Dataset entries
%%

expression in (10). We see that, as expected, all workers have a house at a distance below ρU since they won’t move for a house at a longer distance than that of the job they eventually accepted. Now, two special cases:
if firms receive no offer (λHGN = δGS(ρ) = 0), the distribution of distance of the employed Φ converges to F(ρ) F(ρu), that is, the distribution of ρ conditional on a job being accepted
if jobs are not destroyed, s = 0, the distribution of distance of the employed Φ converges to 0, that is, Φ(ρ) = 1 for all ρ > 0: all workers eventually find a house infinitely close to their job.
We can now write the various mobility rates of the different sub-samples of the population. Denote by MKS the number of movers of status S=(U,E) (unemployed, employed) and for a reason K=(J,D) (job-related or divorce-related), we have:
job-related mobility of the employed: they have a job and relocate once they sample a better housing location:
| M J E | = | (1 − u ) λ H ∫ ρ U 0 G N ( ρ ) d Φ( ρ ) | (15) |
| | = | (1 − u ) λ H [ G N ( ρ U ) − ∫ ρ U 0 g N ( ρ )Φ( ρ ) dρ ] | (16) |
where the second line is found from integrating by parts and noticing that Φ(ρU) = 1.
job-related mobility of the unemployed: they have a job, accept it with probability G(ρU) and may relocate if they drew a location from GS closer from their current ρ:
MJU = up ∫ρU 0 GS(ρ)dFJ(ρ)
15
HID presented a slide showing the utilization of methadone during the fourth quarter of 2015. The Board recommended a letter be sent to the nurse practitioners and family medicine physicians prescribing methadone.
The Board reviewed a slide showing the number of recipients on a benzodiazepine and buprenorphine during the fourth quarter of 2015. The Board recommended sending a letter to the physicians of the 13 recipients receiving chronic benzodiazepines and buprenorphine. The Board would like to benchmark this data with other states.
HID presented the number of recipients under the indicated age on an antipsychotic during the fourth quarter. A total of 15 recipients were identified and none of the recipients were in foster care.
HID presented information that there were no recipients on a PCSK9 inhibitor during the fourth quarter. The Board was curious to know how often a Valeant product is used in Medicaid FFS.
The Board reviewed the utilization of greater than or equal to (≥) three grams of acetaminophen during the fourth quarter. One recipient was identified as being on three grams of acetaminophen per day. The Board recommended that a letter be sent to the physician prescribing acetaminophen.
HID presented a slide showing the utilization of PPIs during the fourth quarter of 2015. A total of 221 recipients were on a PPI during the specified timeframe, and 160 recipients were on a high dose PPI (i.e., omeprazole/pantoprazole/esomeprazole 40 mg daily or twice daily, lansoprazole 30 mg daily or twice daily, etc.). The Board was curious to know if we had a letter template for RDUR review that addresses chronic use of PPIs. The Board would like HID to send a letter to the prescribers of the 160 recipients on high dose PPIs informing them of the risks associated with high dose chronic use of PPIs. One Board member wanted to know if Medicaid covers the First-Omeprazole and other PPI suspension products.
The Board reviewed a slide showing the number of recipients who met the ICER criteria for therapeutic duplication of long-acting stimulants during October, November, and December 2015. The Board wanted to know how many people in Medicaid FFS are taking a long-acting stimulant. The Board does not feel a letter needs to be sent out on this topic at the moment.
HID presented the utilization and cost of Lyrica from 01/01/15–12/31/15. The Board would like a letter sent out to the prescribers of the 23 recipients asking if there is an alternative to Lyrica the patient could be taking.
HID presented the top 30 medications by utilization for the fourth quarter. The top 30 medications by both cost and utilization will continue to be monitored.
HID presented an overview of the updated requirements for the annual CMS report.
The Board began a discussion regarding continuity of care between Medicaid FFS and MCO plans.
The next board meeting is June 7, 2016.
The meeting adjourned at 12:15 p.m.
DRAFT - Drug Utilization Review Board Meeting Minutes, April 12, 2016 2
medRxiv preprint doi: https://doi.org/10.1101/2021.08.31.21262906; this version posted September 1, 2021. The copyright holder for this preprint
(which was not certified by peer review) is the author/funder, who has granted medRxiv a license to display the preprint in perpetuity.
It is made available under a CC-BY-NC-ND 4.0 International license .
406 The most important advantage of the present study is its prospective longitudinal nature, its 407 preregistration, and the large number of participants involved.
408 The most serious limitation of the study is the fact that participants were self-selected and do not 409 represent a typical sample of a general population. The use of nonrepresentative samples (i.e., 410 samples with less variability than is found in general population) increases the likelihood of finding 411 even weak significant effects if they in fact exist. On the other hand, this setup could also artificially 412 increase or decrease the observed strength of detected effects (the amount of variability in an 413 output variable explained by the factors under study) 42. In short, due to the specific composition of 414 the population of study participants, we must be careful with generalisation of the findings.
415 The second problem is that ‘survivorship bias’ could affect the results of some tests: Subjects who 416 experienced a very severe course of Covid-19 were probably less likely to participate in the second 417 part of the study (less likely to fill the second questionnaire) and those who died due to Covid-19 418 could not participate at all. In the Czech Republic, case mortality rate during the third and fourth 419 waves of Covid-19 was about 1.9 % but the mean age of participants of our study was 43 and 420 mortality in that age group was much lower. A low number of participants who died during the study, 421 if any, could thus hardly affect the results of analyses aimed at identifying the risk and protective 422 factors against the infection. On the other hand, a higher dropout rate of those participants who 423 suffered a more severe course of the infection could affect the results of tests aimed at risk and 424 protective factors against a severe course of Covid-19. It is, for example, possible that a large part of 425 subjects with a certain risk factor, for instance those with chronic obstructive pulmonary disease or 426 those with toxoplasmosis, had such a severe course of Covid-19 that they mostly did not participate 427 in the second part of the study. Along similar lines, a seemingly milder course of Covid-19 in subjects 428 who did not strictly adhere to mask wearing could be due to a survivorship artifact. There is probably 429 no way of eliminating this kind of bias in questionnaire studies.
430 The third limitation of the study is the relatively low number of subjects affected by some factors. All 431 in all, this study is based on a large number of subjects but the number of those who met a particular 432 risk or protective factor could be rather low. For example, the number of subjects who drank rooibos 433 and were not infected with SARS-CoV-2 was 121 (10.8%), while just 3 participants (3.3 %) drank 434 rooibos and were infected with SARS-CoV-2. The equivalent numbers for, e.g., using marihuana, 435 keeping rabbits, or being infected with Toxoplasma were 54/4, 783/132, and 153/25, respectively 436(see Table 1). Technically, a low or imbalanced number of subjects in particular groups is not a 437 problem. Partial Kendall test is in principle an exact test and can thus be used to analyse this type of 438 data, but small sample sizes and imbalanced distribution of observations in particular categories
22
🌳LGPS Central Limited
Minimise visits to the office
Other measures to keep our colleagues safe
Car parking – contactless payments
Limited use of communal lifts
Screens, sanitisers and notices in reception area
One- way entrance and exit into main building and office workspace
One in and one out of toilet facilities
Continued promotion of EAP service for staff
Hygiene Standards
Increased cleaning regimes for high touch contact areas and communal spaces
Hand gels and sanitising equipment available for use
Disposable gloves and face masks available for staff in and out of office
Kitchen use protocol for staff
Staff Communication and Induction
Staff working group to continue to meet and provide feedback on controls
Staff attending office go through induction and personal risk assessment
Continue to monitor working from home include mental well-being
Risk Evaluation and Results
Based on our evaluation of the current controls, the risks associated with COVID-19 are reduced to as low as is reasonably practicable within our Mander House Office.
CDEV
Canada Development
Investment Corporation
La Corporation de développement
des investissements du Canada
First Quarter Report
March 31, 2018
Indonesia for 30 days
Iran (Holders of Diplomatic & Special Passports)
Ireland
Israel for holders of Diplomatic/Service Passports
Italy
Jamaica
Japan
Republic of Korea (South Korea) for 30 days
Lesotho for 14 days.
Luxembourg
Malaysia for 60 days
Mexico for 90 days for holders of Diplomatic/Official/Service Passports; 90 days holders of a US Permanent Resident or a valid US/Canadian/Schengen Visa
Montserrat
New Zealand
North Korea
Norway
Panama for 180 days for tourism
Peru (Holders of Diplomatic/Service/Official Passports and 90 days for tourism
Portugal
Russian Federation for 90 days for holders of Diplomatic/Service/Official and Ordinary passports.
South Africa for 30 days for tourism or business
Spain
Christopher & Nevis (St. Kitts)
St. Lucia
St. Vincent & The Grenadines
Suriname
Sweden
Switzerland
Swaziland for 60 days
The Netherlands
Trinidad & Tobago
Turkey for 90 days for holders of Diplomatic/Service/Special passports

%%

— Work request —
Report the number of lines above containing the string "relocate" as your sole answer.

— Expected answer —
2